Help! My quails are attacking each other!

I already asked this but can someone please clarify me on how many times a year a quail lays eggs? Like if they are laying now in September will they lay next year in like February or June? Or is it like every month? Every two months?
The reply that I quoted below seemed pretty clear. About an egg a day, sometimes they skip a day or several, once in a while they will lay more than one in a day.

Edit: From what I understand, they will lay more regularly if they have 14 or so hours of light per day. If you want the math, that is approximately 1 egg/day x 365 days in a year, so somewhere around 350-370 egg/year. If you leave them with natural light, I would expect less during the winter.

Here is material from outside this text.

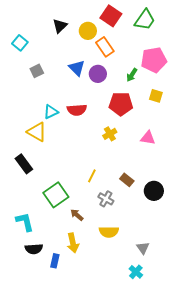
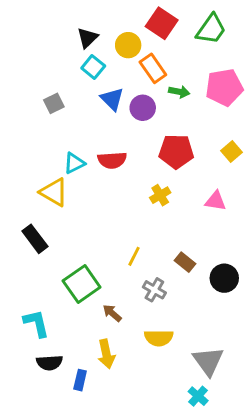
cyan square: (20, 43) -> (93, 67), moved
green arrow: (132, 75) -> (179, 92), moved, turned -112
yellow square: (156, 96) -> (232, 151), moved, turned 32
gray triangle: (143, 248) -> (208, 361), size x1.6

Healthy Japanese coturnix quail hens will lay an egg a day, more or less, for a couple years after they start laying eggs, and will slow down production of eggs after that. It takes their reproductive system a bit of time when they first start laying though to get on schedule and work out all the kinks. I'm guessing that this is the first time that you have raised quail, chickens, or any birds that lay eggs, so I'm linking "Getting Started in Raising And Keeping Quail" to help you along. https://www.backyardchickens.com/articles/getting-started-in-raising-and-keeping-quail.67344/
 
From what I understand, they will lay more regularly if they have 14 or so hours of light per day. If you want the math, that is approximately 1 egg/day x 365 days in a year, so somewhere around 350-370 egg/year. If you leave them with natural light, I would expect less during the winter.
14 hours of light is considered minimum & 16 is considered ideal. It takes about 26 hours for a hen to produce one egg, give or take. I read one of those in depth, scientific study-type articles that suggested that if the quail lays smaller eggs, then it takes less than average time for her to lay the next, and likewise, if she lays larger eggs, it takes longer to produce an egg. I house my quail 8 or 9 hens per cock, have about a 66% fertility rate (and improving with nutritional supplements), and I get 6 to 9 eggs daily from each covey.
 
So I cracked one egg and I was really intrigued by it because it was really big. When I cracked it, it had two yolks. Is this bad? Or is it just normal. So far I’ve had two big eggs.
 
Okay cool. (Dumb question) if I were to incubate it would two chicks hatch? Sorry bad question!!
 
Double-yolker eggs usually either fail to develop properly, or one twin absorbs the other. There just isn't enough space for both of them. A couple of people have managed to hatch two chicks from a double-yolker, but the chicks tend to be weak, small, and underdeveloped. It's possible, but EXTREMELY unlikely, to get two healthy chicks- more often you get one healthy chick, two failed fetuses, or two failure-to-thrive chicks, and they'll have significant difficulty hatching due to each other being in the way. It's not suggested to incubate a double-yolker, for that reason.